我和孙茂安韩建立赶忙架起她的双臂,手臂上的皮肤松弛,一抓之下骨头的形状隔着薄薄一层皮肉清晰地传到我的掌心。刘洪峰几乎和我同时抢出半步,右手托住了她右边腋下。几人同时发力,硬生生把人架住了。
“老人家,不能跪!我们可受不起!”
老太太抬起头,她的眼睛里已经不是泪水了,泪水已经被风吹干了太多次。眼眶里是一种空茫和感激交织在一起的光,那种光不是对着我的,是穿过我、越过我,对着我身后的警徽、对着国旗台、对着整栋公安局大楼里的每一个人。
她颤巍巍地伸出手,那只布满青筋和老年斑、手指关节已经变形得像老树根的手攥住了我的手腕,用力,再用一次力。
“党万岁,党万岁啊!”
她的嗓音在打颤,每一个字都像从牙缝里、从气管里、从七十多岁被丧子之痛啃噬了一遍又一遍的内脏里挤压出来的。
“我儿子,我儿子可以闭眼了!”
声音被风吹散,站在前排的人听到了,站在后排的人也跟着听到了。人群里有人用手背擦了擦眼角。

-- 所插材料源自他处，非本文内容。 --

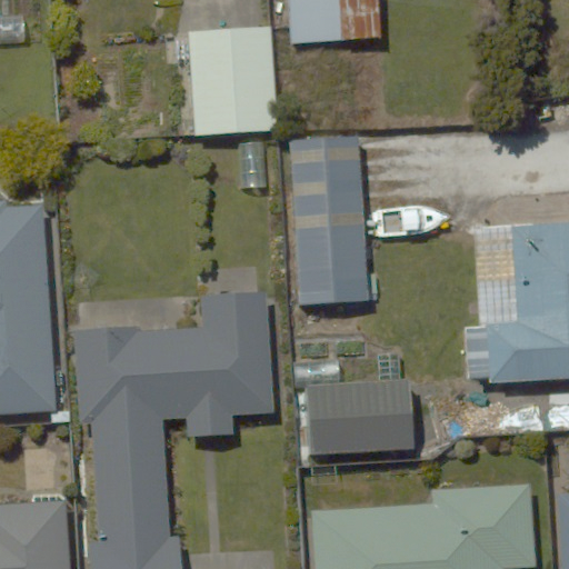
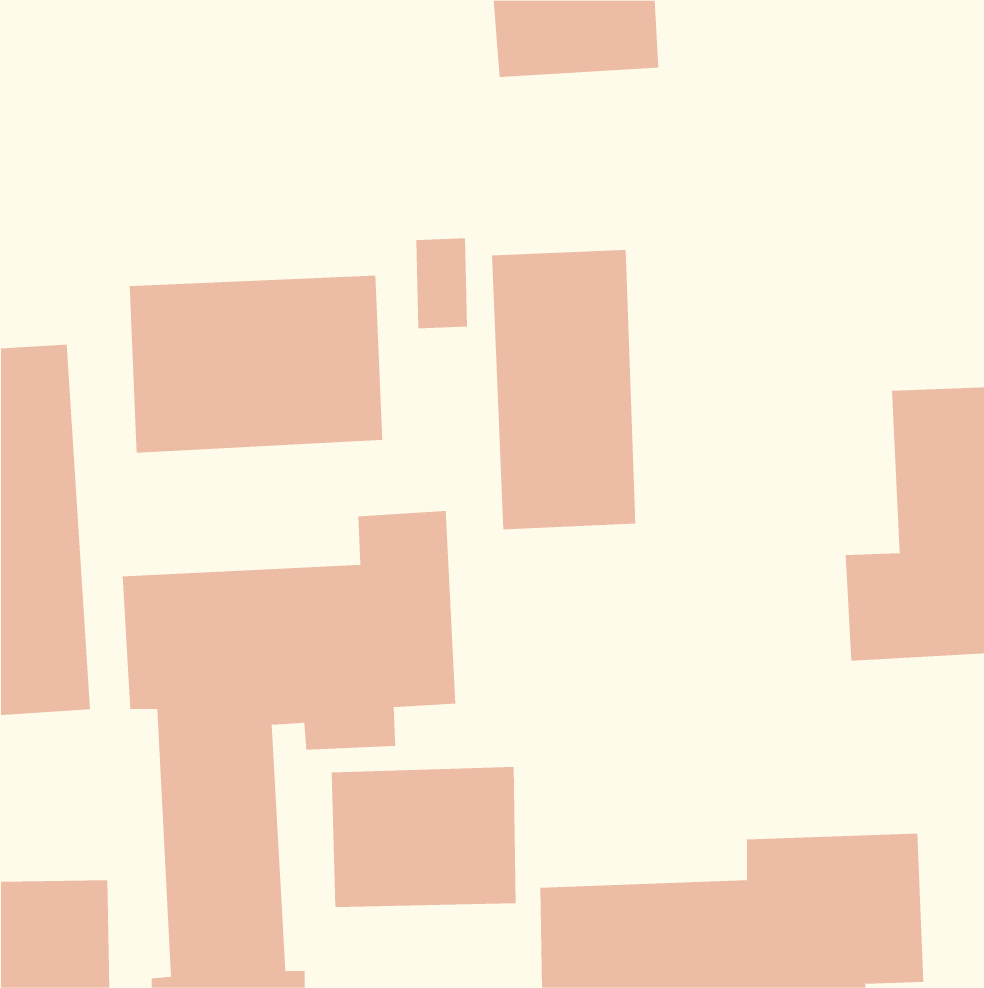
building: [187,26,281,134] -> none
building: none -> [129,275,383,453]
building: [303,376,410,457] -> [331,766,516,908]

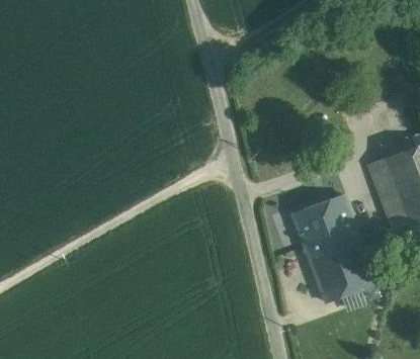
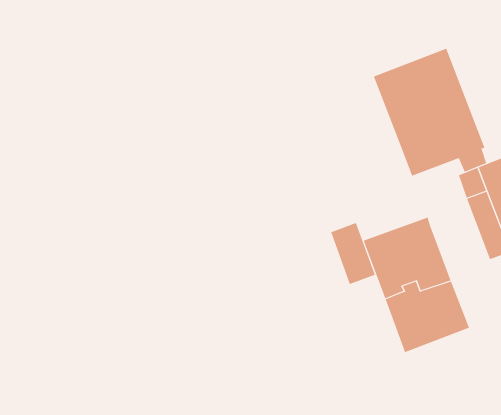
building: none -> [373,48,487,176]
building: none -> [331,222,375,285]

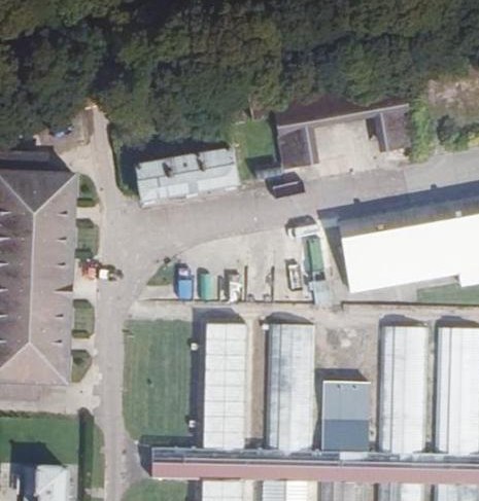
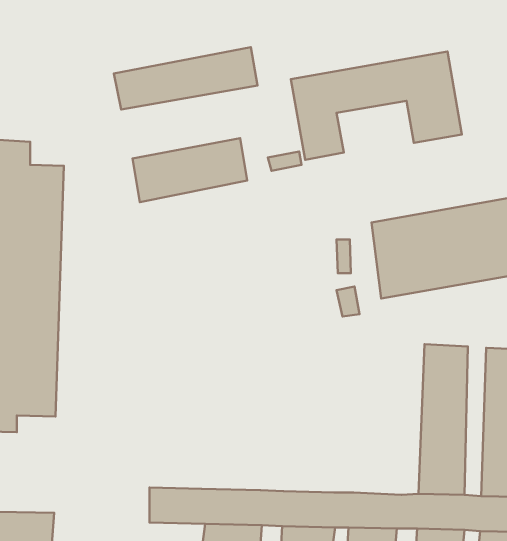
building: none -> [114,47,257,109]
building: [196,324,249,451] -> none
building: [266,326,313,453] -> none
building: [326,382,369,455] -> none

周大鹏的妻子往前走了一步,她把手伸过怀里那个黑白相框的边缘,然后在离我还有一米的距离停下来,深深地弯下了腰。把头埋得很低,发梢垂下来遮住了她的脸。她对着我,对着孙茂安、韩建立、秦川,对着身后的每一名穿着制服和没有穿制服的公安干警,鞠了一个又一个躬,几个女同志扶起了他,他旁边的小儿子约莫六七岁,被她带过来,哭道:“快磕头,快给恩人磕头!”
小孩刚要下跪就被秦川抱了起来,秦川给小孩摸了一把脸:“咱不哭哈!”
王满江擦了擦眼角,声音有些哑:“大嫂,快起来,快起来。”然后对着我道:“朝阳啊,这是咱们原北几个县的老乡知道你们破案之后自发凑过来送行的。”
我抿着唇,用力的握了握王满江的手,一切尽在不言之中。
王满江一挥手,送上了锦旗,把锦旗翻过来,暗红色的绒布在阳光下反着光,“铁拳除恶、为民伸冤”八个烫金大字,一个比一个深,一个比一个重。
旁边还有另一个人捧着两幅锦旗,一面上写着“人民卫士”,另一面写着“正义之剑”。
他和几个干部把沉甸甸的锦旗双手递过来。
安抚了群众之后,满江叔安排人把人全部送走了之后,我侧身让开一条道,对着王满江做了个“请”的手势。
王满江跟着我上了楼,他的衬衫后背被汗水洇出了一片深色的倒三角。走廊里路过的民警看到他都停下脚步侧过半个身子给让路。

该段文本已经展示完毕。